Tag: The Road to Oxiana

I think Robert Byron's The Road to Oxiana would be better read on the ground he covers. The amount of detail about the towns (living and dead) and buildings and monuments he visits is overwhelming when you're reading it with your feet up at home, but it would very likely be amazing if you were standing in front of what's he's describing: "At Hamadan we eschewed the tombs of Esther and Avicennna, but visited the Gumbad-i-Alaviyan, a Seljuk mausoleum of the twelfth century, whose uncoloured stucco panels, puffed and punctured into a riot of vegetable exuberance, are yet as formal and rich as Versailles--perhaps richer considering their economy of means; for when splendour is got by a chisel and a lump of plaster instead of the wealth of the world, it is splendour of design alone." (p.51)

I know now that the two major features the Muslims contributed to the world of architecture were the dome and the arcade. He also spends a great deal of time looking at towers with caps that make them look like penises, which gets a little tedious.

But there are sit-up-with-a-jerk historical echoes in the present day, too: "In 1885 the military came to the rescue after all.
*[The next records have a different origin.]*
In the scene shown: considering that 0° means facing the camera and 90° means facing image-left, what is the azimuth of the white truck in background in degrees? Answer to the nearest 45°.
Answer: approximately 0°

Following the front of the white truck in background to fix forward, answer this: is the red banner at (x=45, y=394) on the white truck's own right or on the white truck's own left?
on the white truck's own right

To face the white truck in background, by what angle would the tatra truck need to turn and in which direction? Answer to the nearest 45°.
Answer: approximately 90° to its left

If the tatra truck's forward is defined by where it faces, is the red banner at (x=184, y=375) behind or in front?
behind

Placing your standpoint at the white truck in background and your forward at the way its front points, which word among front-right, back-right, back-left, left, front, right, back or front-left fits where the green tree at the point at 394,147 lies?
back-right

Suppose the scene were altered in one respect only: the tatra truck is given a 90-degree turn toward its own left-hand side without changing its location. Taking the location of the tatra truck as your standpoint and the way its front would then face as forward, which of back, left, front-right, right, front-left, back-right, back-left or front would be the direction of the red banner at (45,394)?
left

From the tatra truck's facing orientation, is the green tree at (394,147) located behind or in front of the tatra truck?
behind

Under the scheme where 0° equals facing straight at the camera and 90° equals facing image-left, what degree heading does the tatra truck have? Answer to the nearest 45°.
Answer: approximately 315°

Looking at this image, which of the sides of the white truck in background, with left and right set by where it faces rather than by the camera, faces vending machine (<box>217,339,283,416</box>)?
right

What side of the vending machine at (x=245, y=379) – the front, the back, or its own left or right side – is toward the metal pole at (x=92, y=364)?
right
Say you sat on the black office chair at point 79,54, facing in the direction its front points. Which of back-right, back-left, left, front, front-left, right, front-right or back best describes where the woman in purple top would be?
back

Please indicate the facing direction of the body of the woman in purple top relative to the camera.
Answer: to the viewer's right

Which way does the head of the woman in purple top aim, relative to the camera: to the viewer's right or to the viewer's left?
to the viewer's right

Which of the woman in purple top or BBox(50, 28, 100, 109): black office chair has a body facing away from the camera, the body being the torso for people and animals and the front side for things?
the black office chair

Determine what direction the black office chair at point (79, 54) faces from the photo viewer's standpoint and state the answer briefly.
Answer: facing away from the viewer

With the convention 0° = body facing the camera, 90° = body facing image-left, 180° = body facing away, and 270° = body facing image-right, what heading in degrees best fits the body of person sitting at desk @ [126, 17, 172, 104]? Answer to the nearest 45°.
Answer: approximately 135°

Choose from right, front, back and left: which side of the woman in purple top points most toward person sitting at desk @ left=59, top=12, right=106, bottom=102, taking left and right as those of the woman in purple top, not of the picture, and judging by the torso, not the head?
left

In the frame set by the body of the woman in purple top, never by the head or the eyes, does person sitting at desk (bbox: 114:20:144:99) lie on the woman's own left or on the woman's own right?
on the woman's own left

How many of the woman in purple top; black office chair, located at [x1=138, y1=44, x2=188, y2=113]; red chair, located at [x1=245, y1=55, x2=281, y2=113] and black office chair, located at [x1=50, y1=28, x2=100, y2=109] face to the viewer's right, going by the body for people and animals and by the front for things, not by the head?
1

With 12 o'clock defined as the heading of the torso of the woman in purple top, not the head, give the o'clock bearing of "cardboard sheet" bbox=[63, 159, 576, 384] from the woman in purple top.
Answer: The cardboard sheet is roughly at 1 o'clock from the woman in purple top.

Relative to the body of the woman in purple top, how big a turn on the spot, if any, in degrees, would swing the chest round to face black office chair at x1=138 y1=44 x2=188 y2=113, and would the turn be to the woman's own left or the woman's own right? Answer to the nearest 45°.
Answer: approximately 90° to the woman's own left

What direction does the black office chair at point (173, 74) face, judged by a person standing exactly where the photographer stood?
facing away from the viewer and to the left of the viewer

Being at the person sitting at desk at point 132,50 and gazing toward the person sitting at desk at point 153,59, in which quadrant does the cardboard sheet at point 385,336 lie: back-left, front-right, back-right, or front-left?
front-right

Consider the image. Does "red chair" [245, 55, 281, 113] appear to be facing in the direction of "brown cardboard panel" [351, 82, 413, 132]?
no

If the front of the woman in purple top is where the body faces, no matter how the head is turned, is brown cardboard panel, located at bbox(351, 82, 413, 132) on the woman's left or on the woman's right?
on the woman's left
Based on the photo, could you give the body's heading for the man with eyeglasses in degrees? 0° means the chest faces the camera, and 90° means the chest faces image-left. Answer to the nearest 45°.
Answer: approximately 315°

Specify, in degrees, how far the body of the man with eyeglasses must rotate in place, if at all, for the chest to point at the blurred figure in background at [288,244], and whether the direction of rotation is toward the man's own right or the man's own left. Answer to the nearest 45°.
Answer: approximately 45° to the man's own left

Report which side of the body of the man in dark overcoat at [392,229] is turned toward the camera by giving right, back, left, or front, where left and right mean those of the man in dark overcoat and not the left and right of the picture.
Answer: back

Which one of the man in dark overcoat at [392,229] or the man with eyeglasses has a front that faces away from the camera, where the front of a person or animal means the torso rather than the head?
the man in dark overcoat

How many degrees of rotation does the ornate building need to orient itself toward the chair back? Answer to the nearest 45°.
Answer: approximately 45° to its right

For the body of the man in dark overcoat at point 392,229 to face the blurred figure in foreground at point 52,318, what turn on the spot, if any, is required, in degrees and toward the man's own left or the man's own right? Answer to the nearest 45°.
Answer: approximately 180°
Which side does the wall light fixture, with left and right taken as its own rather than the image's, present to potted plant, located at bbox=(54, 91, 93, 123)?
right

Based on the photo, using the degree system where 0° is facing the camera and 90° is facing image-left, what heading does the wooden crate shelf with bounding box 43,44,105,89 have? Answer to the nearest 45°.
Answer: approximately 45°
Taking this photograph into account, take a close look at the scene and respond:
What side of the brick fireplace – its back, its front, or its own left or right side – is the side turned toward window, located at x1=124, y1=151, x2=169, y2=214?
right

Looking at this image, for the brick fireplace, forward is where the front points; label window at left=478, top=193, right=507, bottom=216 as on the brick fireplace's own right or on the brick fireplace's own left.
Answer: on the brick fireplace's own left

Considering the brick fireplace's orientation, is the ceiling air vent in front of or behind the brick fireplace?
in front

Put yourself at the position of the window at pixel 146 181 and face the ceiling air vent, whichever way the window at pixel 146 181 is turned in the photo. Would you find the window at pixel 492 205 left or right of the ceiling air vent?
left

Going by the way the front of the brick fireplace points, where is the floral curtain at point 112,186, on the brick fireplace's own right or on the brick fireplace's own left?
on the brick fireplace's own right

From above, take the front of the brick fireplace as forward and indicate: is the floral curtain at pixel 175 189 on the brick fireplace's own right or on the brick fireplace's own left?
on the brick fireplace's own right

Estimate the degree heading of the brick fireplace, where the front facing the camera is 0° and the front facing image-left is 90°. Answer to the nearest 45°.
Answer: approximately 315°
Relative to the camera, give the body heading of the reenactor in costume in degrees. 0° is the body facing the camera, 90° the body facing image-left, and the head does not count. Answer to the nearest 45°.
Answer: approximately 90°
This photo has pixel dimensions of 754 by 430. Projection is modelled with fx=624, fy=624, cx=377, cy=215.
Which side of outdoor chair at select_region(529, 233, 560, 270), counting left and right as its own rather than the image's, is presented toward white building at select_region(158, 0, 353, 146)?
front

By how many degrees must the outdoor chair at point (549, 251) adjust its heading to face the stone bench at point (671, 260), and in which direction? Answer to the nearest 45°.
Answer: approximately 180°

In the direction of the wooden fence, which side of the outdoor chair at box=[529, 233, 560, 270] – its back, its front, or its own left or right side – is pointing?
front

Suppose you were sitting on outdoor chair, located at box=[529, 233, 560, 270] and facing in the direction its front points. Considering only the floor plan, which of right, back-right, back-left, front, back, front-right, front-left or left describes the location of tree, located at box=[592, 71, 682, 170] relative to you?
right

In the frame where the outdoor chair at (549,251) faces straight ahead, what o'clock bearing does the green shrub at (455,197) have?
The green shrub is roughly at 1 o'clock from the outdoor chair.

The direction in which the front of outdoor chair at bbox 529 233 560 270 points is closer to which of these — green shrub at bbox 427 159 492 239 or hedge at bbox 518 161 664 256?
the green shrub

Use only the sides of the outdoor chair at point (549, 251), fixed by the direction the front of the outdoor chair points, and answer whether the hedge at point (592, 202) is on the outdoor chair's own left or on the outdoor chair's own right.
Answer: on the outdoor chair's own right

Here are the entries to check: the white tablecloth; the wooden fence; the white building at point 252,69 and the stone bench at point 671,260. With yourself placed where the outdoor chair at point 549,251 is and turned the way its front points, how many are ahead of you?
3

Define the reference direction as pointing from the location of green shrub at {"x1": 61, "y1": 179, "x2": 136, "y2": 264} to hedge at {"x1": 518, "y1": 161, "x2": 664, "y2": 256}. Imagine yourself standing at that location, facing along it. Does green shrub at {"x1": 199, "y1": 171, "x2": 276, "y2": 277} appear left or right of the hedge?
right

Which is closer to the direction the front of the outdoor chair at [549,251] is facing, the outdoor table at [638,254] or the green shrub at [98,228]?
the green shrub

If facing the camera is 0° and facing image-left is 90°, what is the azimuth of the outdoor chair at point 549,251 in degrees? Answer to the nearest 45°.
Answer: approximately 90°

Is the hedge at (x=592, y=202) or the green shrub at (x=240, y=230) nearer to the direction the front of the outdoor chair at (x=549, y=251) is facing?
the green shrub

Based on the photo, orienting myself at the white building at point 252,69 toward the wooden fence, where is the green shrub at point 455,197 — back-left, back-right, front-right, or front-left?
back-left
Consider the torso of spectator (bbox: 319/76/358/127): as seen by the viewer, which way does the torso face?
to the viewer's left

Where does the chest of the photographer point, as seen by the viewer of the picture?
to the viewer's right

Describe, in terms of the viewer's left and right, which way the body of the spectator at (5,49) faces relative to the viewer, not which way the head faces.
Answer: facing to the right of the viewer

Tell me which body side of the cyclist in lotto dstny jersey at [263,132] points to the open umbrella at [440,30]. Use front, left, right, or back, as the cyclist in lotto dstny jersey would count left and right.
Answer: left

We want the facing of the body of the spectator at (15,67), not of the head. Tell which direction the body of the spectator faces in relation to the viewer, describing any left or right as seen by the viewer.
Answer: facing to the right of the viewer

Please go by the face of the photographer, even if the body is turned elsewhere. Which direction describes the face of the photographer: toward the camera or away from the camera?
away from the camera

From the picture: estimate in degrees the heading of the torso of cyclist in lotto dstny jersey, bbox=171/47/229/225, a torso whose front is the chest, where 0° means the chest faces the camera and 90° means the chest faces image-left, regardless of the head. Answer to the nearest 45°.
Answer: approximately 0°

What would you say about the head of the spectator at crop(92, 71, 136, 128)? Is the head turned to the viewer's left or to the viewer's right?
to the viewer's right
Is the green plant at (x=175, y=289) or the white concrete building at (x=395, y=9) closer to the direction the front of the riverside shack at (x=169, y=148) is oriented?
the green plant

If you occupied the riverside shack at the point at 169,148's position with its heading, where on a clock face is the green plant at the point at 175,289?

Russian troops were massing on the north-west frontier of Afghanistan, and the Government of India could not stop them because neither it nor the Afghans knew where the frontier was."(p 92)

And there is also great writing: "No Persian would venture to entertain a single guest, much less give a party, without carpets. When dancing began, the floor rose like an angry sea, and not until several couples had been wrecked were nails employed to quiet the woolen breakers."(p 173)

There is a new preface by Rory Stewart, who wrote The Places in Between and was responsible for bringing this book back into print, and an introduction by the fabulous Paul Fussell (I strongly recommend his Thank God for the Atom Bomb).